What you have to do —
The listing below should be printed exactly, every line of it. Skip the pictures.

Data listing —
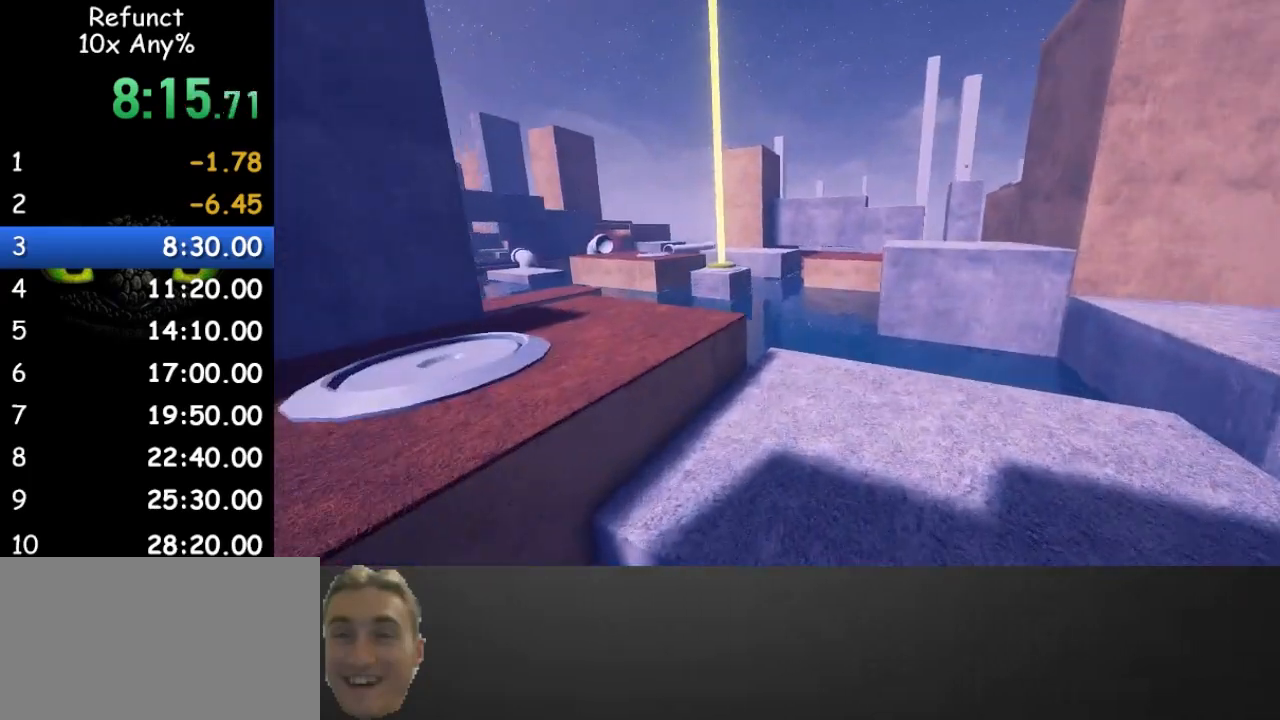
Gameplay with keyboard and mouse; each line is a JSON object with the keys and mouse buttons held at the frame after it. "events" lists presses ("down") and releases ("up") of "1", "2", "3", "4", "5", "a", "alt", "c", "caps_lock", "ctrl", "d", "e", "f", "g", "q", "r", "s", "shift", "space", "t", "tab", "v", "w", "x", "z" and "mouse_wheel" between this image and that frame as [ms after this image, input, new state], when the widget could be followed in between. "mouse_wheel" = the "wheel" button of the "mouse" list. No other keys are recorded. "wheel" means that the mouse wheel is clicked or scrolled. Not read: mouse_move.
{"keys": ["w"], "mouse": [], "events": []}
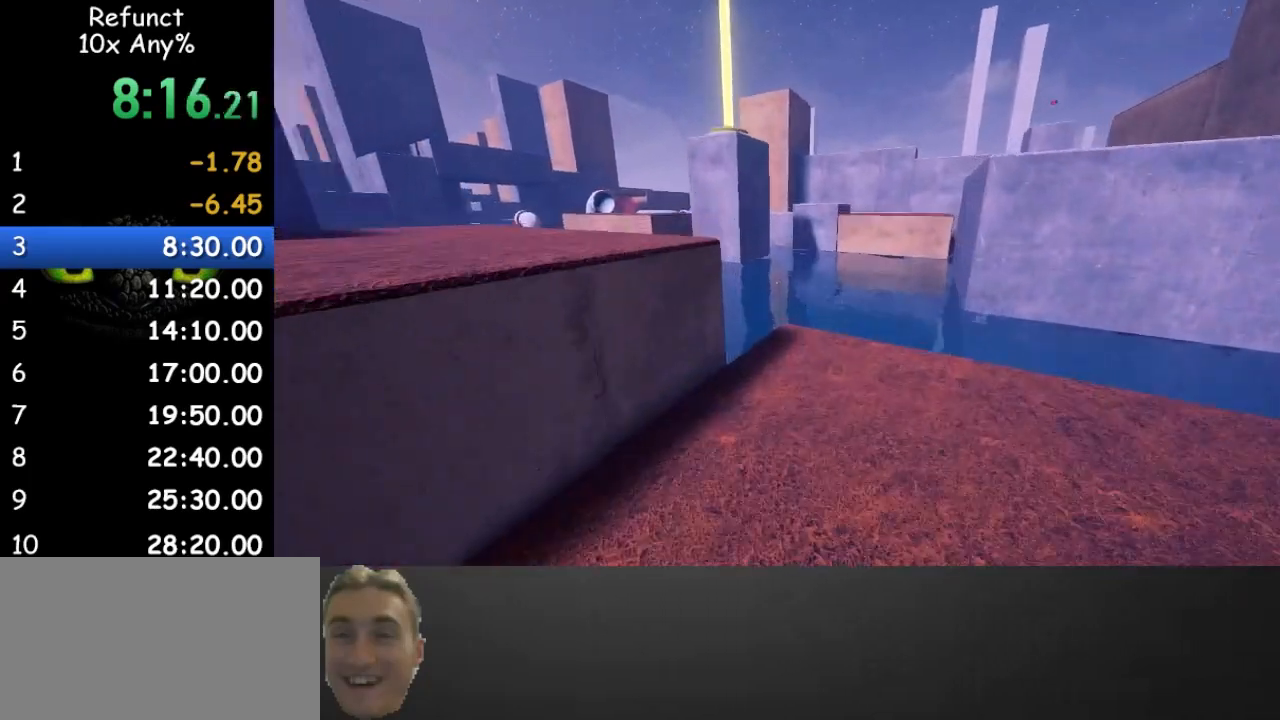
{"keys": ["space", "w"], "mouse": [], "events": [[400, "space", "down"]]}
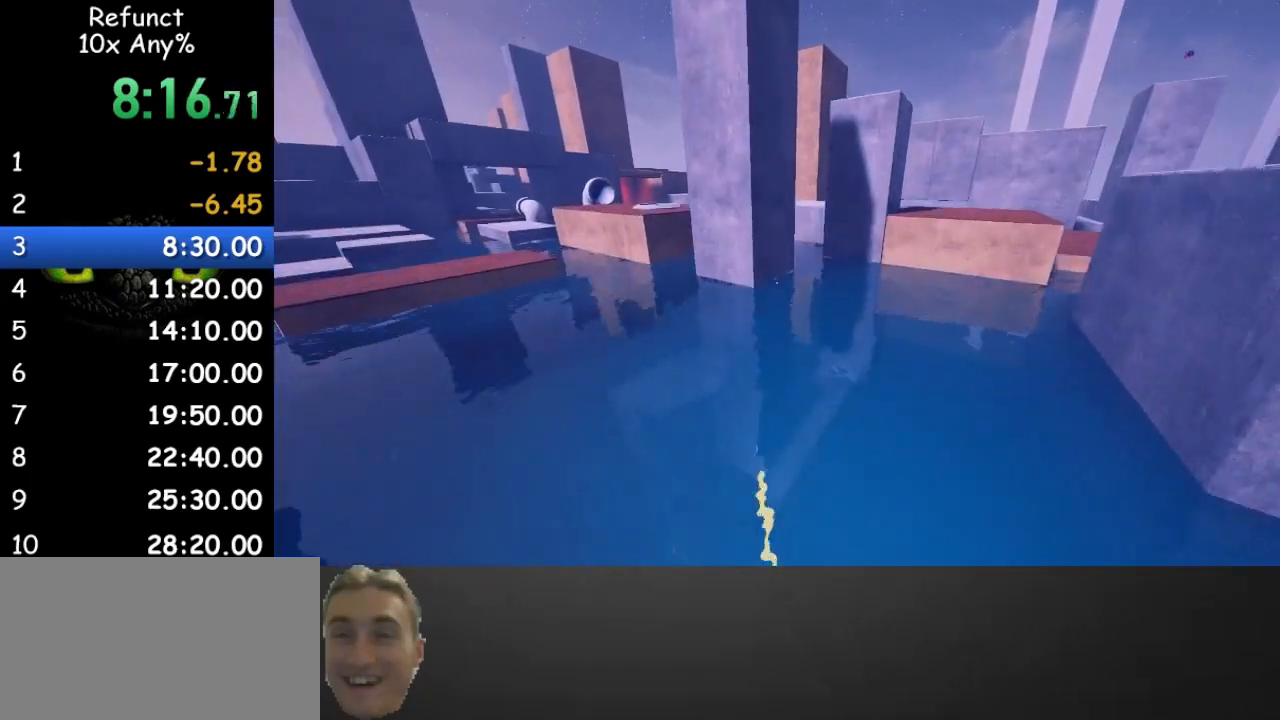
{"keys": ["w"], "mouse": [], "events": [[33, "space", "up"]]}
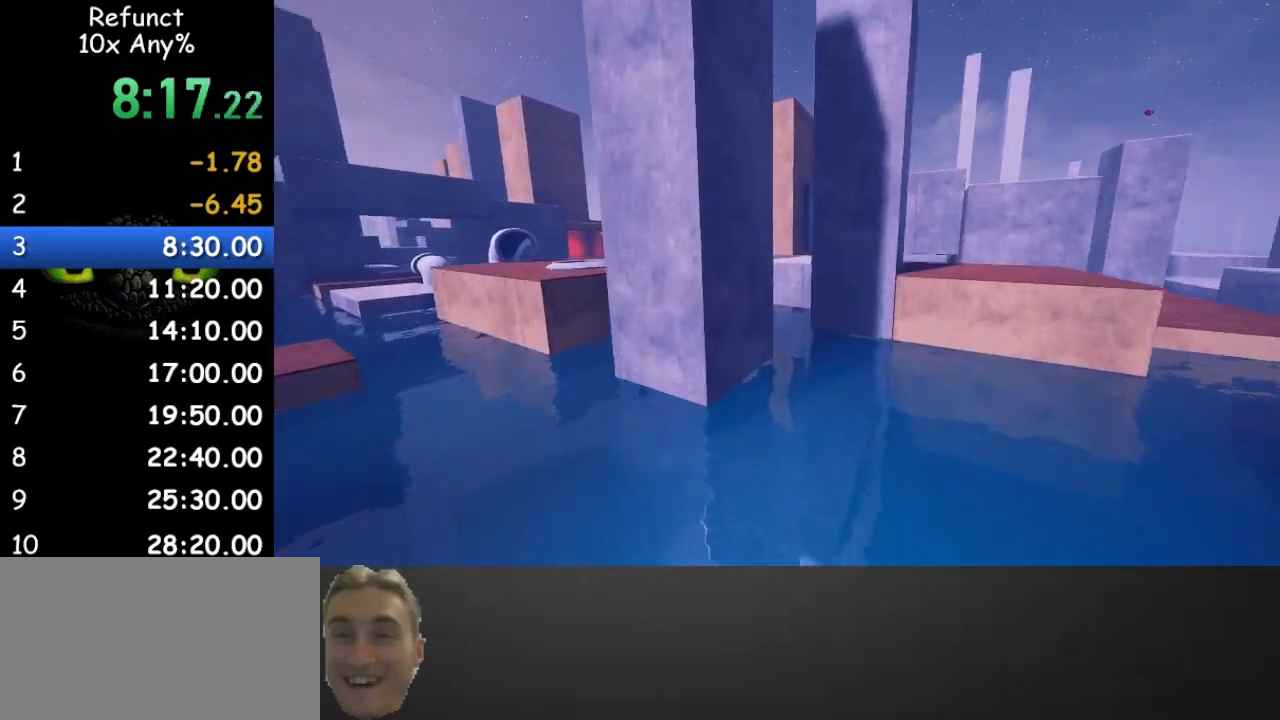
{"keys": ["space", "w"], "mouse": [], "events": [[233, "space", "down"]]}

Answer for this exercise —
Gameplay with keyboard and mouse; each line is a JSON object with the keys and mouse buttons held at the frame after it. "events" lists presses ("down") and releases ("up") of "1", "2", "3", "4", "5", "a", "alt", "c", "caps_lock", "ctrl", "d", "e", "f", "g", "q", "r", "s", "shift", "space", "t", "tab", "v", "w", "x", "z" and "mouse_wheel" between this image and that frame as [ms after this image, input, new state], when the widget could be followed in between. "mouse_wheel" = the "wheel" button of the "mouse" list. No other keys are recorded. "wheel" means that the mouse wheel is clicked or scrolled. Not read: mouse_move.
{"keys": ["w"], "mouse": [], "events": []}
{"keys": ["space", "w"], "mouse": [], "events": [[400, "space", "down"]]}
{"keys": ["w"], "mouse": [], "events": [[33, "space", "up"]]}
{"keys": ["space", "w"], "mouse": [], "events": [[233, "space", "down"]]}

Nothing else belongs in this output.